*** Data section ***
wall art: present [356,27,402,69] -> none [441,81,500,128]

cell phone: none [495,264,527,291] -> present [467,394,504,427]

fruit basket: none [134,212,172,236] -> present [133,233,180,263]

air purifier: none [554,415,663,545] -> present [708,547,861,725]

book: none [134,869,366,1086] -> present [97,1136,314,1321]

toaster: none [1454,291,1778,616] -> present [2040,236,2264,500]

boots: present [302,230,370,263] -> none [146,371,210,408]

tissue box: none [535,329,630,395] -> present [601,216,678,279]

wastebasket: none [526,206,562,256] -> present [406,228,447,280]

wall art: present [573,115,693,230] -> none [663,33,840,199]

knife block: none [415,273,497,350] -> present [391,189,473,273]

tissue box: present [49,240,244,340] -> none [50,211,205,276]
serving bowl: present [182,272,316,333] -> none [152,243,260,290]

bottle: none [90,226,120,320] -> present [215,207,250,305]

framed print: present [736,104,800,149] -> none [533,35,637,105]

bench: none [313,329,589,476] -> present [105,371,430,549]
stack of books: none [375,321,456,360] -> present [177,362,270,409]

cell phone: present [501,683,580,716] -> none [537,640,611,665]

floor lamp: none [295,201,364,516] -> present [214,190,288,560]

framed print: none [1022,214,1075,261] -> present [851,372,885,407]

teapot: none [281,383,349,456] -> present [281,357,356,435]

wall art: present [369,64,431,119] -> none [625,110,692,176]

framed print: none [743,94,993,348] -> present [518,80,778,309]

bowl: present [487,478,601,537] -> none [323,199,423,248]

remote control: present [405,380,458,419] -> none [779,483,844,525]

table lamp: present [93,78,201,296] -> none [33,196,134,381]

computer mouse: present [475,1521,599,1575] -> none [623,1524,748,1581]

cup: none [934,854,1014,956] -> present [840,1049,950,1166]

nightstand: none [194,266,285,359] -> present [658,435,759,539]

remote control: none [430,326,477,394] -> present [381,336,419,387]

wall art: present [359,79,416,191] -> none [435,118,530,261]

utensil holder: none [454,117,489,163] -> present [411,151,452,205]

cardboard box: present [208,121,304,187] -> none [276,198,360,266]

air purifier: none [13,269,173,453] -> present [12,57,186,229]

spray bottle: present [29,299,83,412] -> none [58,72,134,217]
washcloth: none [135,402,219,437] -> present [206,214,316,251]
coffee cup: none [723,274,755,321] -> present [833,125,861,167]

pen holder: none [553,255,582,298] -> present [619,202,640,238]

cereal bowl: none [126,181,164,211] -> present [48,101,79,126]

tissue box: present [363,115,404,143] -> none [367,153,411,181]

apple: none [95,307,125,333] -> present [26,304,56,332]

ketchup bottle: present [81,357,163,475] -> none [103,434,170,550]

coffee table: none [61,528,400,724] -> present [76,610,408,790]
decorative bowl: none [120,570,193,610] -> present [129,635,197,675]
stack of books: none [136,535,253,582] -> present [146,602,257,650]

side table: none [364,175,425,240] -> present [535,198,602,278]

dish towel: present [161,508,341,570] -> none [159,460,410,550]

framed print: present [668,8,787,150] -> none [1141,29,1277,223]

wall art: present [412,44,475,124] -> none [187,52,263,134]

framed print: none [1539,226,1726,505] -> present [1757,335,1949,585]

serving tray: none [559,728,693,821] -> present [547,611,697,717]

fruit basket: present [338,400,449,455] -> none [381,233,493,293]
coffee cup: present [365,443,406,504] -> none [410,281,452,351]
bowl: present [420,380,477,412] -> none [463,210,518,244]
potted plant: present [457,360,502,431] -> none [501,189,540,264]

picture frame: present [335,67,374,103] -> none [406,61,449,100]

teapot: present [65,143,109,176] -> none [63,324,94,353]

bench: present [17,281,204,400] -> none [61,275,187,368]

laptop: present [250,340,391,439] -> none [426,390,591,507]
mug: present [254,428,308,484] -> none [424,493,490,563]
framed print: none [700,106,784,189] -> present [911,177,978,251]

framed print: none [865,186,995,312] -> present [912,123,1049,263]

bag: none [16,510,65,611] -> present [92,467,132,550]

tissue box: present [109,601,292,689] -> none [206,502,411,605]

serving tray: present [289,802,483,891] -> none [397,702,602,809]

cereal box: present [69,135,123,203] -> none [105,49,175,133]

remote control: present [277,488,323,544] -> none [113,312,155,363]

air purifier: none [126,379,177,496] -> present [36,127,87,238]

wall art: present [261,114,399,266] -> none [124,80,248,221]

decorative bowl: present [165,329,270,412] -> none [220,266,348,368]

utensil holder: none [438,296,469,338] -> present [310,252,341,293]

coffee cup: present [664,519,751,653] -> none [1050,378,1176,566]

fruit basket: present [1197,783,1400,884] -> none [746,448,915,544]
*** End of Data section ***
● Aim of the exercise: Print the records above verbatim from their first line to the line containing "boots: present [302,230,370,263]", both included, and stop there.

● Result:
wall art: present [356,27,402,69] -> none [441,81,500,128]

cell phone: none [495,264,527,291] -> present [467,394,504,427]

fruit basket: none [134,212,172,236] -> present [133,233,180,263]

air purifier: none [554,415,663,545] -> present [708,547,861,725]

book: none [134,869,366,1086] -> present [97,1136,314,1321]

toaster: none [1454,291,1778,616] -> present [2040,236,2264,500]

boots: present [302,230,370,263] -> none [146,371,210,408]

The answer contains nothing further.